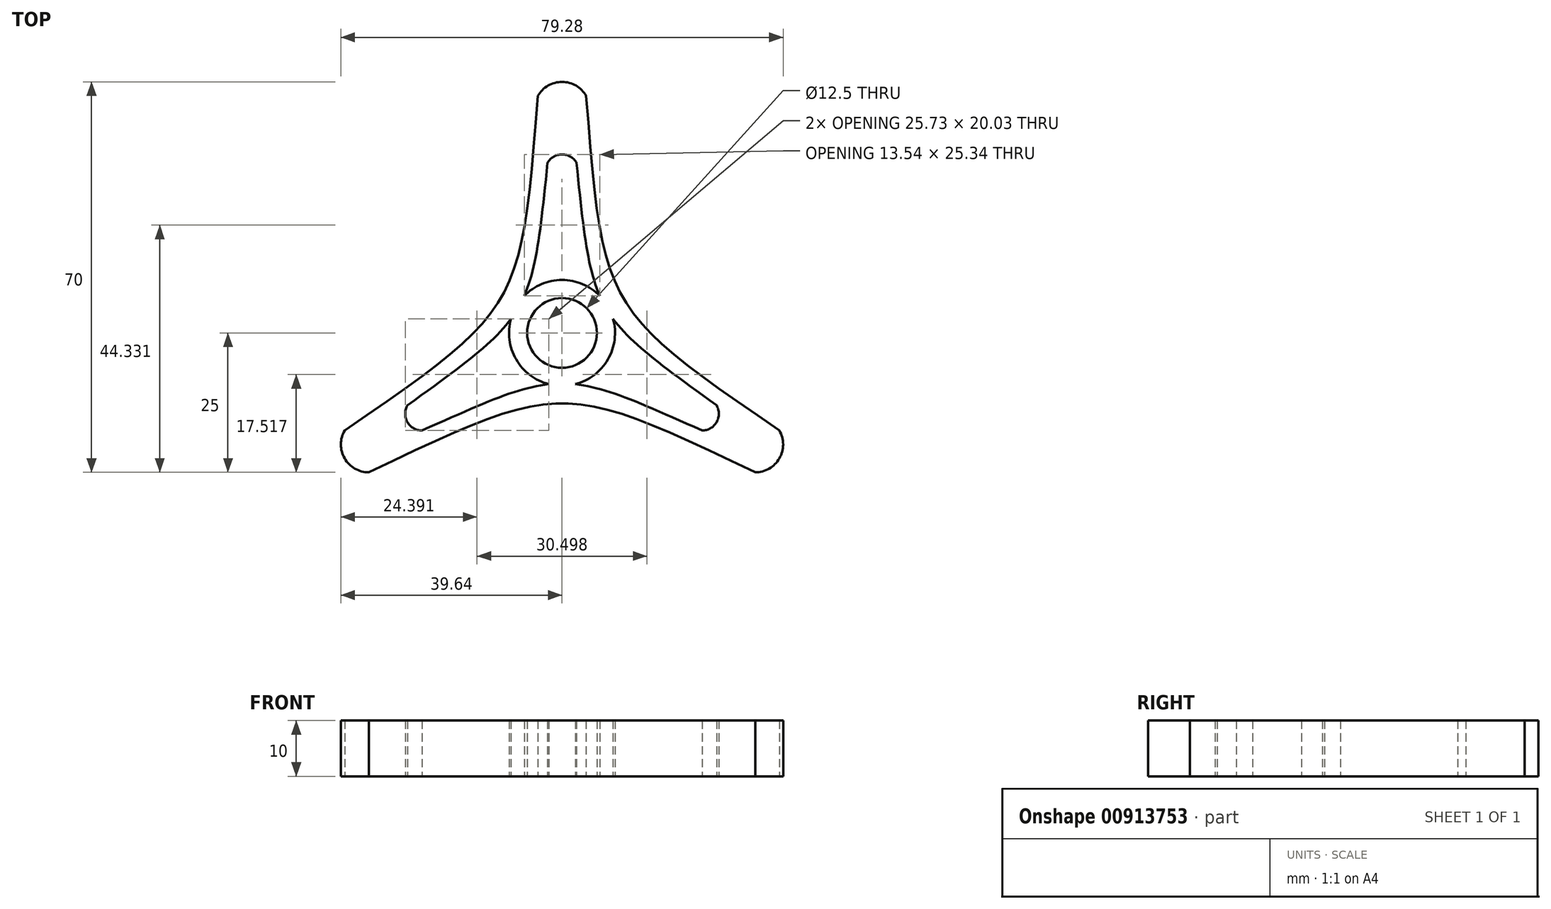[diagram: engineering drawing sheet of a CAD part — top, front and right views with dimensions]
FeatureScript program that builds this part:
annotation { "Feature Type Name" : "Feature", "Feature Type Description" : "" }
export const myFeature = defineFeature(function(context is Context, id is Id, definition is map)
    precondition{}
    {
        {
            var Q0;
            Q0=qCreatedBy(makeId("Top.planeOp"),FACE);
            var sketch = newSketch(context, id + "F0", { "sketchPlane" : qUnion([Q0])});
            skCircle(sketch, "E0", {"center": v(0, 0) * mm, "radius": 9.5 * mm});
            skCircle(sketch, "E1", {"center": v(0, 0) * mm, "radius": 6.25 * mm});
            skPoint(sketch, "E2.cCircle.perimeterSnap0", {"position": v(0, 5.25) * mm});
            skPoint(sketch, "E2.0.startSnap0", {"position": v(0, 5.25) * mm});
            skPoint(sketch, "E3.visualSharp", {"position": v(0, 50) * mm});
            skArc(sketch, "E3.filletArc", {"start": v(4.33, 42.5) * mm, "mid": v(0, 45) * mm, "end": v(-4.33, 42.5) * mm});
            skPoint(sketch, "E4.visualSharp", {"position": v(43.3, -25) * mm});
            skArc(sketch, "E4.filletArc", {"start": v(34.64, -25) * mm, "mid": v(38.97, -22.5) * mm, "end": v(38.97, -17.5) * mm});
            skPoint(sketch, "E5.visualSharp", {"position": v(-43.3, -25) * mm});
            skArc(sketch, "E5.filletArc", {"start": v(-38.97, -17.5) * mm, "mid": v(-38.97, -22.5) * mm, "end": v(-34.64, -25) * mm});
            skPoint(sketch, "E6.visualSharp", {"position": v(0, 35) * mm});
            skArc(sketch, "E6.filletArc", {"start": v(2.6, 30.5) * mm, "mid": v(0, 32) * mm, "end": v(-2.6, 30.5) * mm});
            skPoint(sketch, "E7.visualSharp", {"position": v(30.31, -17.5) * mm});
            skArc(sketch, "E7.filletArc", {"start": v(25.11, -17.5) * mm, "mid": v(27.71, -16) * mm, "end": v(27.71, -13) * mm});
            skPoint(sketch, "E8.visualSharp", {"position": v(-30.31, -17.5) * mm});
            skArc(sketch, "E8.filletArc", {"start": v(-27.71, -13) * mm, "mid": v(-27.71, -16) * mm, "end": v(-25.11, -17.5) * mm});
            skFitSpline(sketch, "E9", {"points": [v(2.6, 30.5) * mm, v(27.71, -13) * mm], "startDerivative": vector(8.44, -82.12) * mm, "endDerivative": vector(66.9, -48.38) * mm});
            skFitSpline(sketch, "E10", {"points": [v(4.33, 42.5) * mm, v(38.97, -17.5) * mm], "startDerivative": vector(9.1, -114.75) * mm, "endDerivative": vector(94.83, -65.25) * mm});
            skFitSpline(sketch, "E11", {"points": [v(25.11, -17.5) * mm, v(-25.11, -17.5) * mm], "startDerivative": vector(-75.34, 33.75) * mm, "endDerivative": vector(-75.34, -33.75) * mm});
            skFitSpline(sketch, "E12", {"points": [v(-34.64, -25) * mm, v(34.64, -25) * mm], "startDerivative": vector(103.92, 49.5) * mm, "endDerivative": vector(103.92, -49.5) * mm});
            skFitSpline(sketch, "E13", {"points": [v(-38.97, -17.5) * mm, v(-4.33, 42.5) * mm], "startDerivative": vector(94.83, 65.25) * mm, "endDerivative": vector(9.1, 114.75) * mm});
            skFitSpline(sketch, "E14", {"points": [v(-2.6, 30.5) * mm, v(-27.71, -13) * mm], "startDerivative": vector(-8.44, -82.13) * mm, "endDerivative": vector(-66.9, -48.37) * mm});
            skSolve(sketch);
        }
        {
            var Q0;
            Q0=makeQuery(id+"F0.imprint","IMPRINT",FACE,{"disambiguationData":[TD([[makeQuery(id+"F0.imprint","IMPRINT",EDGE,{"derivedFrom":sQuery(id+"F0.wireOp",EDGE,"E3.filletArc")}),1.0]])]});
            var Q1;
            {var subQ7=sQuery(id+"F0.wireOp",EDGE,"E0");var subQ13=sQuery(id+"F0.wireOp",EDGE,"E9");var subQ14=makeQuery(id+"F0.imprint","INTERSECT",VERTEX,{"disambiguationData":[OD(0.0)],"derivedFrom":[subQ7,subQ13]});Q1=makeQuery(id+"F0.imprint","IMPRINT",FACE,{"disambiguationData":[TD([[makeQuery(id+"F0.imprint","IMPRINT",EDGE,{"disambiguationData":[TD([[subQ14,-1.0]])],"derivedFrom":subQ7}),1.0]])]});}
            var Q2;
            {var subQ2=sQuery(id+"F0.wireOp",EDGE,"0483c41c-36ec-4fac-bc6d-33c64d23a2b0.0");var subQ4=sQuery(id+"F0.wireOp",EDGE,"0483c41c-36ec-4fac-bc6d-33c64d23a2b0.2");var subQ6=makeQuery(id+"F0.imprint","INTERSECT",VERTEX,{"derivedFrom":[subQ2,subQ4]});Q2=makeQuery(id+"F0.imprint","IMPRINT",FACE,{"disambiguationData":[TD([[makeQuery(id+"F0.imprint","IMPRINT",EDGE,{"disambiguationData":[TD([[subQ6,-1.0]])],"derivedFrom":subQ2}),-1.0]])]});}
            var Q3;
            {var subQ0=sQuery(id+"F0.wireOp",EDGE,"E11");var subQ1=sQuery(id+"F0.wireOp",EDGE,"E0");var subQ2=makeQuery(id+"F0.imprint","INTERSECT",VERTEX,{"disambiguationData":[OD(0.0)],"derivedFrom":[subQ1,subQ0]});Q3=makeQuery(id+"F0.imprint","IMPRINT",FACE,{"disambiguationData":[TD([[makeQuery(id+"F0.imprint","IMPRINT",EDGE,{"disambiguationData":[TD([[subQ2,-1.0]])],"derivedFrom":subQ1}),1.0]])]});}
            var Q4;
            {var subQ2=sQuery(id+"F0.wireOp",EDGE,"0483c41c-36ec-4fac-bc6d-33c64d23a2b0.2");var subQ4=sQuery(id+"F0.wireOp",EDGE,"0483c41c-36ec-4fac-bc6d-33c64d23a2b0.1");var subQ6=makeQuery(id+"F0.imprint","INTERSECT",VERTEX,{"derivedFrom":[subQ4,subQ2]});Q4=makeQuery(id+"F0.imprint","IMPRINT",FACE,{"disambiguationData":[TD([[makeQuery(id+"F0.imprint","IMPRINT",EDGE,{"disambiguationData":[TD([[subQ6,1.0]])],"derivedFrom":subQ4}),-1.0]])]});}
            var Q5;
            {var subQ2=sQuery(id+"F0.wireOp",EDGE,"0483c41c-36ec-4fac-bc6d-33c64d23a2b0.1");var subQ4=sQuery(id+"F0.wireOp",EDGE,"0483c41c-36ec-4fac-bc6d-33c64d23a2b0.0");var subQ6=makeQuery(id+"F0.imprint","INTERSECT",VERTEX,{"derivedFrom":[subQ4,subQ2]});Q5=makeQuery(id+"F0.imprint","IMPRINT",FACE,{"disambiguationData":[TD([[makeQuery(id+"F0.imprint","IMPRINT",EDGE,{"disambiguationData":[TD([[subQ6,1.0]])],"derivedFrom":subQ4}),-1.0]])]});}
            var Q6;
            {var subQ0=sQuery(id+"F0.wireOp",EDGE,"E14");var subQ1=sQuery(id+"F0.wireOp",EDGE,"E0");var subQ2=makeQuery(id+"F0.imprint","INTERSECT",VERTEX,{"disambiguationData":[OD(0.0)],"derivedFrom":[subQ1,subQ0]});Q6=makeQuery(id+"F0.imprint","IMPRINT",FACE,{"disambiguationData":[TD([[makeQuery(id+"F0.imprint","IMPRINT",EDGE,{"disambiguationData":[TD([[subQ2,-1.0]])],"derivedFrom":subQ1}),1.0]])]});}
            var Q7;
            {var subQ0=sQuery(id+"F0.wireOp",EDGE,"E9");var subQ1=sQuery(id+"F0.wireOp",EDGE,"E0");var subQ2=makeQuery(id+"F0.imprint","INTERSECT",VERTEX,{"disambiguationData":[OD(0.0)],"derivedFrom":[subQ1,subQ0]});Q7=makeQuery(id+"F0.imprint","IMPRINT",FACE,{"disambiguationData":[TD([[makeQuery(id+"F0.imprint","IMPRINT",EDGE,{"disambiguationData":[TD([[subQ2,1.0]])],"derivedFrom":subQ1}),1.0]])]});}
            extrude(context, id + "F1", {"entities" : qUnion([Q0, Q1, Q2, Q3, Q4, Q5, Q6, Q7]), "depth" : 10 * mm, "offsetDistance" : 25 * mm});
        }
    });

*GIVEN REQUEST*
How many lines in the rows above contain the string "radius", with case counting? Reply with the number only.

*SOLUTION TO THIS TASK*
2